De tono presuntamente gracioso, pero sin una sola línea de comedia siquiera aceptable, el filme cuenta con una sobreactuada Diane Keaton haciendo mohínes continuos

'Mejor que nunca'
Fotograma de 'Mejor que nunca'.

El conflicto inicial que da pie al argumento general de Mejor que nunca, primera película de ficción de Zara Hayes, hasta ahora documentalista especializada en la perspectiva de género, es directamente el horror pese a tratarse de una comedia. Una mujer a la que diagnostican un cáncer decide no tratarse y dejarse morir poco a poco, vende todos sus recuerdos en un mercadillo a la puerta de su casa de Nueva York y se muda a una residencia de ancianos de la América profunda, en un pueblo reaccionario y de imagen casi apocalíptica en su orden y su belleza prefabricados, que bien podría ser el de la alegoría de Las mujeres perfectas.

MEJOR QUE NUNCA

Dirección: Zara Hayes.

Intérpretes: Diane Keaton, Jacki Weaver, Pam Grier, Celia Weston.

Género: comedia. EE UU, 2019.

Duración: 91 minutos.

En un tono presuntamente gracioso, pero sin una sola línea de comedia siquiera aceptable, con una sobreactuada Diane Keaton haciendo mohínes continuos y tropezando con cualquier cosa en una suerte de slapstick patético, la película no parece que pueda empeorar. Pero aún lo consigue: después de toda una vida, el trauma que aún parece perseguirla antes del fin de sus días es que durante su etapa universitaria no pudo convertirse en animadora porque, tras arduos esfuerzos, cuando logró entrar en el equipo, su madre murió. Así que ahora su última voluntad es formar una agrupación de animadoras entre las ancianas de la extraña residencia.

=== Datos ===
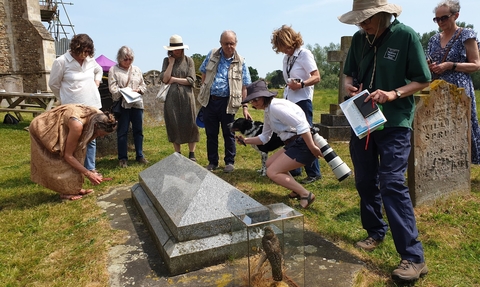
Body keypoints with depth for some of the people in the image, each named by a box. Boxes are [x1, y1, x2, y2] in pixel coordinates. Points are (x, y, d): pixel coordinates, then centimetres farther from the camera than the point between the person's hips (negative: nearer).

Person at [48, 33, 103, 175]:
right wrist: (65, 99, 7)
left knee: (91, 138, 10)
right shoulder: (61, 61, -9)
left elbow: (99, 70, 27)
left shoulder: (90, 60, 4)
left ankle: (90, 168, 20)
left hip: (92, 106, 5)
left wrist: (97, 81, 10)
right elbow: (53, 84, 1)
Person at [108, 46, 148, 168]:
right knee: (122, 132, 2)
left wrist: (138, 90, -5)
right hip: (122, 105, -4)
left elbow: (143, 85, 15)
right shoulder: (114, 70, 1)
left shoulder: (137, 69, 14)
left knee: (138, 130, 8)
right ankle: (123, 158, 10)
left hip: (137, 104, 4)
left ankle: (139, 155, 19)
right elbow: (112, 88, -7)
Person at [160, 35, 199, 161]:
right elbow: (164, 79, -6)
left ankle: (191, 154, 10)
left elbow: (191, 80, -6)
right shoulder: (167, 60, 8)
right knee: (174, 125, 5)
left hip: (186, 96, -1)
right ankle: (178, 154, 16)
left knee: (189, 124, 0)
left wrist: (174, 79, -6)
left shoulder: (188, 60, 3)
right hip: (172, 97, 2)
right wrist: (171, 63, -6)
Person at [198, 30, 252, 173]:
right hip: (209, 101, 2)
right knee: (211, 133, 10)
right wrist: (203, 93, 5)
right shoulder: (212, 55, 5)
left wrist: (245, 107, -7)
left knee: (228, 134, 7)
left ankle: (230, 162, 21)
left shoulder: (240, 62, -1)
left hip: (227, 102, -2)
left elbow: (244, 87, -1)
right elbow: (204, 74, 14)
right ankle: (212, 162, 23)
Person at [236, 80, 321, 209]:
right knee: (270, 163, 20)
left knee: (272, 172, -9)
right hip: (293, 143, 11)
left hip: (303, 144, -11)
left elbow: (302, 125, -25)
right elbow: (264, 137, 26)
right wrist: (246, 140, 15)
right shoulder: (268, 112, 15)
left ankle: (306, 195, -3)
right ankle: (297, 190, 20)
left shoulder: (275, 106, -17)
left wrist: (312, 147, -24)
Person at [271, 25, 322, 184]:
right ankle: (294, 169, 23)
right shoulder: (287, 57, 13)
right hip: (289, 101, 8)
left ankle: (314, 173, 5)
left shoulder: (304, 54, -9)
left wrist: (301, 84, -30)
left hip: (302, 101, -8)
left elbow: (317, 77, -16)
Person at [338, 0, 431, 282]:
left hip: (394, 124, -5)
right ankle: (375, 232, 33)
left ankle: (414, 257, -5)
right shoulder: (359, 39, 4)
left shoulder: (406, 35, -9)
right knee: (365, 181, 12)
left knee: (392, 183, -13)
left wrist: (394, 94, -23)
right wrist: (350, 85, -8)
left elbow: (423, 80, -6)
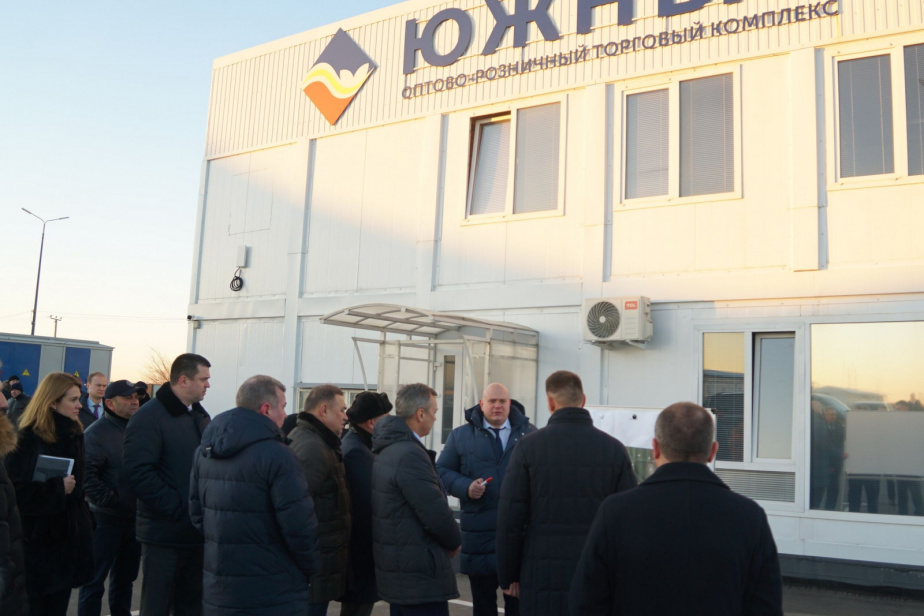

=== Enunciado ===
Reescribe la reseña desde "De tono presuntamente" hasta "de 'Mejor que nunca'.", ambos incluidos, y cambia "filme" por "largometraje". Las filas provienen de otra fuente.

=== Respuesta ===
De tono presuntamente gracioso, pero sin una sola línea de comedia siquiera aceptable, el largometraje cuenta con una sobreactuada Diane Keaton haciendo mohínes continuos

'Mejor que nunca'
Fotograma de 'Mejor que nunca'.